**TAREFA A FAZER:**
Responda às perguntas abaixo com base no resumo sobre autismo e linguagem, uma resposta por linha, numeradas como as perguntas.
1. Que abordagem a pesquisa adotou?
2. Como a socialização foi descrita nos resultados?
3. Segundo a conclusão, o que as narrativas revelam sobre as experiências sociais de pessoas com TEA?

**TRECHO PARA LEITURA:**
________________

Percepções de familiares sobre o desprovimento social no desenvolvimento da linguagem de pessoas autistas
DOI:
https://doi.org/10.23925/2176-2724.2026v38i2e74430Palavras-chave:
Autismo, Comunicação, Interação Social, Desenvolvimento InfantilResumo
Introdução: a interação social influencia diretamente o desenvolvimento da linguagem e da cognição humana. Em crianças com Transtorno do Espectro Autista (TEA) desafios na interação social podem gerar dificuldades na expressão e compreensão verbal, impactando o desenvolvimento da linguagem. Objetivo: este estudo investigou percepções de familiares sobre o desprovimento social no desenvolvimento da linguagem de crianças autistas. Método: a pesquisa adotou uma abordagem qualitativa e exploratória, analisando entrevistas semiestruturadas com familiares de pessoas com TEA, sem deficiência intelectual associada. Os dados foram examinados por meio da análise de conteúdo temática, considerando os eixos diagnóstico, desenvolvimento da linguagem, socialização, formas de comunicação e adaptações. Resultados: indicaram que o diagnóstico, embora inicialmente impactante, constitui um ponto central para a compreensão da criança e o acesso a intervenções e direitos. O desenvolvimento da linguagem apresentou-se heterogêneo, com relatos de regressão da fala, vocabulário restrito e uso de comportamentos não verbais como forma de comunicação. A socialização foi descrita como uma área de dificuldade recorrente para toda a família, marcada por afastamento social, limitações na reciprocidade e preocupação com a inclusão. As formas de comunicação evidenciaram predominância da comunicação não verbal para expressar desconfortos e necessidades. As adaptações realizadas pelas famílias demonstram esforços voltados ao bem-estar e à participação social dos seus filhos. Conclusão: as narrativas revelam que as experiências sociais de pessoas com TEA são permeadas por desafios comunicativos e sensoriais, demandando a mediação familiar.

________________

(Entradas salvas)
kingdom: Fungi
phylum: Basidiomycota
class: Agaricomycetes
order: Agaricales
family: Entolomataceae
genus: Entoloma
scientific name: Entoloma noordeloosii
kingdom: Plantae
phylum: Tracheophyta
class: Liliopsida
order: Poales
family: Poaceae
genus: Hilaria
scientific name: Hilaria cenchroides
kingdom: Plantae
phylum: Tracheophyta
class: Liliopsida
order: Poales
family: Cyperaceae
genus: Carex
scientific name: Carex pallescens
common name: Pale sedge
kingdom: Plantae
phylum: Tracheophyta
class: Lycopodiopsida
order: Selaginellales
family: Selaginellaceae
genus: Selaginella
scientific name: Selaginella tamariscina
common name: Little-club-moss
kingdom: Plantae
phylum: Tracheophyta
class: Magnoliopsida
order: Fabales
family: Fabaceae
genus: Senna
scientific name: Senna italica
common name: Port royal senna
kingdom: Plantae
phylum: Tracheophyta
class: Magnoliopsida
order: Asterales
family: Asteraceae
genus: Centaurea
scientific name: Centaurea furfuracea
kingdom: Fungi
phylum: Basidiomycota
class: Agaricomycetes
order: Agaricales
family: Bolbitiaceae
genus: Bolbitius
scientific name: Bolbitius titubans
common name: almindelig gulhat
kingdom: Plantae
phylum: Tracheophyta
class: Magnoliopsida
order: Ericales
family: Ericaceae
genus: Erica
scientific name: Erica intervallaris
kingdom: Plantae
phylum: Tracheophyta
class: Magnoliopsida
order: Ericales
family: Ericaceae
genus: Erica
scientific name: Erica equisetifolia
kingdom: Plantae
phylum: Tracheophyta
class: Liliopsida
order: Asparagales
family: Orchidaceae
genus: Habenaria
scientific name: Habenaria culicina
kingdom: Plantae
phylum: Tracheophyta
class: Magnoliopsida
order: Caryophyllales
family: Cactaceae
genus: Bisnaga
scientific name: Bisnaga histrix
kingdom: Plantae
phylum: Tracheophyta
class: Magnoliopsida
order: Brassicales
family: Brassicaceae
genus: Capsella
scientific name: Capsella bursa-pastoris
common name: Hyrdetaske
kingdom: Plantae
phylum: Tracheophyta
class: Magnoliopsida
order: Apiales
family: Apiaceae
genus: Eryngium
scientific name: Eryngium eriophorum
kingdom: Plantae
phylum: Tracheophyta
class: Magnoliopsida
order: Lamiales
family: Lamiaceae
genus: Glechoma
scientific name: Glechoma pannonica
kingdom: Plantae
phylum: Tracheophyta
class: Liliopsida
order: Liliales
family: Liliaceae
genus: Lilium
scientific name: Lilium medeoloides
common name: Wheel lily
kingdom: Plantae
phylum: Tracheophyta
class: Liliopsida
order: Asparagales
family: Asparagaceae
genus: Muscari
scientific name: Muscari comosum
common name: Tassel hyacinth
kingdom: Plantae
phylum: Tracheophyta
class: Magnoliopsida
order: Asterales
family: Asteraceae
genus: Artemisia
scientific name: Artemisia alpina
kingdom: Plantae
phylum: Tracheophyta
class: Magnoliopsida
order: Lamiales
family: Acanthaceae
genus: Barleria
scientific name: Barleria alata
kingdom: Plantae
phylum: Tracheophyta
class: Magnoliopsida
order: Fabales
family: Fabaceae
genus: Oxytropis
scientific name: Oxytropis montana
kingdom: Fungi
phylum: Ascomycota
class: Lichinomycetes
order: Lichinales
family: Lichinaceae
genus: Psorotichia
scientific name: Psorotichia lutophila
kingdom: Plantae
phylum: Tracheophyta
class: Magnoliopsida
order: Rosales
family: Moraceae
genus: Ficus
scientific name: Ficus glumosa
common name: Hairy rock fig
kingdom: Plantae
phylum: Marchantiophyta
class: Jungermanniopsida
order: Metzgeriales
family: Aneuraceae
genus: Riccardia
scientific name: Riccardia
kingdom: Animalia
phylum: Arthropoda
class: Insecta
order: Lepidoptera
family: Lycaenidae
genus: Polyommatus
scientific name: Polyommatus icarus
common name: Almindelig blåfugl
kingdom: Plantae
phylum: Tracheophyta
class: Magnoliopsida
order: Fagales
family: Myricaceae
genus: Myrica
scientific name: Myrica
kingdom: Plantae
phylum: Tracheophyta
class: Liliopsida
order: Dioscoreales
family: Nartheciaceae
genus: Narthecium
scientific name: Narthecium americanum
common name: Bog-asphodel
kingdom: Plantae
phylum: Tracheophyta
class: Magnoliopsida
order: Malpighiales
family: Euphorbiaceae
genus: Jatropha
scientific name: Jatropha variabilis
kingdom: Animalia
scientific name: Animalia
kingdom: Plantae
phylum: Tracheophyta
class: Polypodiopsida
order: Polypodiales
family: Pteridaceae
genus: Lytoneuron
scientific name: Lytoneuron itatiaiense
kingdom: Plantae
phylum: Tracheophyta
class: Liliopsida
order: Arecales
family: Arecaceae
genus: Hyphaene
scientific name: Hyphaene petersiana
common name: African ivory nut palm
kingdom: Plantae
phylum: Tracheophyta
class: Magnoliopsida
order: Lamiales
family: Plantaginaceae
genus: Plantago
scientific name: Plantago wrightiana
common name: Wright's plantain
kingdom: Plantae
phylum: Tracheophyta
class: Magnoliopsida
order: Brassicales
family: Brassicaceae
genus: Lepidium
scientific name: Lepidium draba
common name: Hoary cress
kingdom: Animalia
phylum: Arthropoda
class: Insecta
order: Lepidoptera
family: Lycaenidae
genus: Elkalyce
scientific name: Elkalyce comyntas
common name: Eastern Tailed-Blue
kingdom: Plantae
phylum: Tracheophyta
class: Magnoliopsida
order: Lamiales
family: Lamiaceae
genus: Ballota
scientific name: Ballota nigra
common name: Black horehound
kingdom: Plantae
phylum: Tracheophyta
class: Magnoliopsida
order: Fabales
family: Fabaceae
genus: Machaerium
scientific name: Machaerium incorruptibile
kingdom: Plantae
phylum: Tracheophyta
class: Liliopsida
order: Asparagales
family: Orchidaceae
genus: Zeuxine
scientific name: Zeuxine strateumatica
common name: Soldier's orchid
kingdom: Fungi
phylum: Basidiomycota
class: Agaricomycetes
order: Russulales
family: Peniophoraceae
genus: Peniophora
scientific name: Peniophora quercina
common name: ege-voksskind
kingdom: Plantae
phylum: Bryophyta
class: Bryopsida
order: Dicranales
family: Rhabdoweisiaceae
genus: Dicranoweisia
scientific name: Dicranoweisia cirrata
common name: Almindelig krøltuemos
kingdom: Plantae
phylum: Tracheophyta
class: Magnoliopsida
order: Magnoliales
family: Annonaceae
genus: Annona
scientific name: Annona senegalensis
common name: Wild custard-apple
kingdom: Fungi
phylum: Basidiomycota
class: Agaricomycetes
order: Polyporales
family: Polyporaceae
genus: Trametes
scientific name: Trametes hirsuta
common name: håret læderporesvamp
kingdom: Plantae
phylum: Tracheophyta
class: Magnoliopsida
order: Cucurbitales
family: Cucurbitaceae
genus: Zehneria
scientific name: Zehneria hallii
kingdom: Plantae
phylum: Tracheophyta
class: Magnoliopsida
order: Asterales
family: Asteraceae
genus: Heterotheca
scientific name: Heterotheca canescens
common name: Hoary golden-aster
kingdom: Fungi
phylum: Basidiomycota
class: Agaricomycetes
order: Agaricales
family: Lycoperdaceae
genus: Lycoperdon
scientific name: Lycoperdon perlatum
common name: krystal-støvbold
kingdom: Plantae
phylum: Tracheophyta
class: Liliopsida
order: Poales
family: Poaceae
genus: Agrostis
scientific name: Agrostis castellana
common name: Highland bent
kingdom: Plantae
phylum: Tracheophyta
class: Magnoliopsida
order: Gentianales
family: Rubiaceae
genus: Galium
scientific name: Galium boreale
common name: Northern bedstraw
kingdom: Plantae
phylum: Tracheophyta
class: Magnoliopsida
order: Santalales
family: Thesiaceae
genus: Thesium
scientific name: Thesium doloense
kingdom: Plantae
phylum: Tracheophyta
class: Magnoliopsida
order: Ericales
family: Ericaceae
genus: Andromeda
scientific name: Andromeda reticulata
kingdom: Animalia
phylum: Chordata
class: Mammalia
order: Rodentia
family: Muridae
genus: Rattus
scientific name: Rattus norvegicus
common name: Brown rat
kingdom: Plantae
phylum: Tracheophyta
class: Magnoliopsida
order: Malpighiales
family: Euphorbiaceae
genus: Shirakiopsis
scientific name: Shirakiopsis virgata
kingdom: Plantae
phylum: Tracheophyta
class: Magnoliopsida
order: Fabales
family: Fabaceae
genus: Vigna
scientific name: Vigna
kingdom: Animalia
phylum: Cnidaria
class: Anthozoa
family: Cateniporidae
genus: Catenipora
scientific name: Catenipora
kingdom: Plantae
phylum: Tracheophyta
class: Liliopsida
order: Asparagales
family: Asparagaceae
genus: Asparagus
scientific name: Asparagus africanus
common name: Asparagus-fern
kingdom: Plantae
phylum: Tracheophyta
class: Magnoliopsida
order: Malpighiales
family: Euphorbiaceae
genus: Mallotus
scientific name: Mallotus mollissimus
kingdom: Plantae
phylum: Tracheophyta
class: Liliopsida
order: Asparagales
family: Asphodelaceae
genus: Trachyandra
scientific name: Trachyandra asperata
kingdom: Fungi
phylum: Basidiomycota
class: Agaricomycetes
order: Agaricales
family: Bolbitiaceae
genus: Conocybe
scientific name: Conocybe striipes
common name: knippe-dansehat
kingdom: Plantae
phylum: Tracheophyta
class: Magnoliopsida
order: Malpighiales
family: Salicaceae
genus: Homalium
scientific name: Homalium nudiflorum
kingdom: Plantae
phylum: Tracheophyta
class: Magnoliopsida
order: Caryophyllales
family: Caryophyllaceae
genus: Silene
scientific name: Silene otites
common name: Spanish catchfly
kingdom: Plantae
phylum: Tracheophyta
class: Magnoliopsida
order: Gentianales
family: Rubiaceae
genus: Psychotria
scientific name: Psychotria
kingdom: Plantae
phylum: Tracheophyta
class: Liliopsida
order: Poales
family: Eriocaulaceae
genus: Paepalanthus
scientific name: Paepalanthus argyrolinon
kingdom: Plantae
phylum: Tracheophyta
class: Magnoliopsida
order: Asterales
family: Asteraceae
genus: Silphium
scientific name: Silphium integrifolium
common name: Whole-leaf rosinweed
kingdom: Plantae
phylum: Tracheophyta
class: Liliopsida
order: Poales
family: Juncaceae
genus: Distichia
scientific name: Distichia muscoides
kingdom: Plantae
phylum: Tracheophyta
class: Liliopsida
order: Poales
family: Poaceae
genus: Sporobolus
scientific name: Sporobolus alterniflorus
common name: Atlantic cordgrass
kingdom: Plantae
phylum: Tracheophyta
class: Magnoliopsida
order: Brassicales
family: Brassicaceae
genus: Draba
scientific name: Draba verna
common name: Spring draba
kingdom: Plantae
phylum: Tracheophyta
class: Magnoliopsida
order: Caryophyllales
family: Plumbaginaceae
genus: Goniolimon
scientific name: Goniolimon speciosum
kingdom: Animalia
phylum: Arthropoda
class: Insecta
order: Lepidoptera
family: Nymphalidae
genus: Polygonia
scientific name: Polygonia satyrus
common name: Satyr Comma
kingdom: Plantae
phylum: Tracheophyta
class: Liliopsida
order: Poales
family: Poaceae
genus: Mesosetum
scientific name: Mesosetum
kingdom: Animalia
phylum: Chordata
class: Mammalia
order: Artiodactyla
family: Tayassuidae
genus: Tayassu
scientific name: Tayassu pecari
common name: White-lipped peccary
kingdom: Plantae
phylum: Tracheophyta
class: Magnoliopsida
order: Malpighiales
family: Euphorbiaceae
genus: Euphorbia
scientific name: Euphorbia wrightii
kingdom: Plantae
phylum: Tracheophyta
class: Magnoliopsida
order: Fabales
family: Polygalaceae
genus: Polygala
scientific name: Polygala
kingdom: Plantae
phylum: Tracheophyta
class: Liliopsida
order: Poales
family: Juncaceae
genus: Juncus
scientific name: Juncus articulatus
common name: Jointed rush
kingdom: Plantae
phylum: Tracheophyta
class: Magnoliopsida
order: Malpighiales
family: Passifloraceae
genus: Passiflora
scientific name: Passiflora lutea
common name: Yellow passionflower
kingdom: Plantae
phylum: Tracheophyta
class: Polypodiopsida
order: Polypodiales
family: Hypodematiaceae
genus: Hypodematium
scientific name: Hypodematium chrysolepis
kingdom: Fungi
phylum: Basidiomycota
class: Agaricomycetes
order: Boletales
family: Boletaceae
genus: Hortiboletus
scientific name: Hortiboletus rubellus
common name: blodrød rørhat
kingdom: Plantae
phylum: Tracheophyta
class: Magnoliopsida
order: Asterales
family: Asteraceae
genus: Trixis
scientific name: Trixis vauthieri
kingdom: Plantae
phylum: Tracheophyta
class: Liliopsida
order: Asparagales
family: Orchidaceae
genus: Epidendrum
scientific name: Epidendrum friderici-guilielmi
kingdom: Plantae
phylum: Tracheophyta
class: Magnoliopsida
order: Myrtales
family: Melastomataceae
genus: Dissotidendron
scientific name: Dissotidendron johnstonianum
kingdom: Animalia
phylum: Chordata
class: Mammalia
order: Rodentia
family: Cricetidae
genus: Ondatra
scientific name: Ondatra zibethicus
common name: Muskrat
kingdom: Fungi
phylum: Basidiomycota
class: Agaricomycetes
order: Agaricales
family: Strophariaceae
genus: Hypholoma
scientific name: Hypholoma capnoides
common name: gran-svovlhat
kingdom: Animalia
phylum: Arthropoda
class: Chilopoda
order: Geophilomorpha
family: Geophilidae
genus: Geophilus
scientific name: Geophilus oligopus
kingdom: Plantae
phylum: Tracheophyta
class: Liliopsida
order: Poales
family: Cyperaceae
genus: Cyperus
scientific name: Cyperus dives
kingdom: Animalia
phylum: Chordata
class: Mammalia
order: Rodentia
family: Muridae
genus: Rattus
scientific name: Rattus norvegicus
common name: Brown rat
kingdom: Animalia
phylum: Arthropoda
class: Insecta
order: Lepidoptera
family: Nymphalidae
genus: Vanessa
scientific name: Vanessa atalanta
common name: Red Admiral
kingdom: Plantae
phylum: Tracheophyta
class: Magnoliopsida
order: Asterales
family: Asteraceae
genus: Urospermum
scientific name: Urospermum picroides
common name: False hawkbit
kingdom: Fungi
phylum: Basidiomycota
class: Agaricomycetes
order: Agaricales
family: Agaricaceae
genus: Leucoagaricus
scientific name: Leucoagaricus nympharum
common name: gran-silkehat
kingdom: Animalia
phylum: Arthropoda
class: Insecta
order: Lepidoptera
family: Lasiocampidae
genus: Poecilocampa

________________

**RESULTADO DA TAREFA:**
1. Uma abordagem qualitativa e exploratória.
2. Como uma área de dificuldade recorrente para toda a família, marcada por afastamento social, limitações na reciprocidade e preocupação com a inclusão.
3. Que elas são permeadas por desafios comunicativos e sensoriais, demandando a mediação familiar.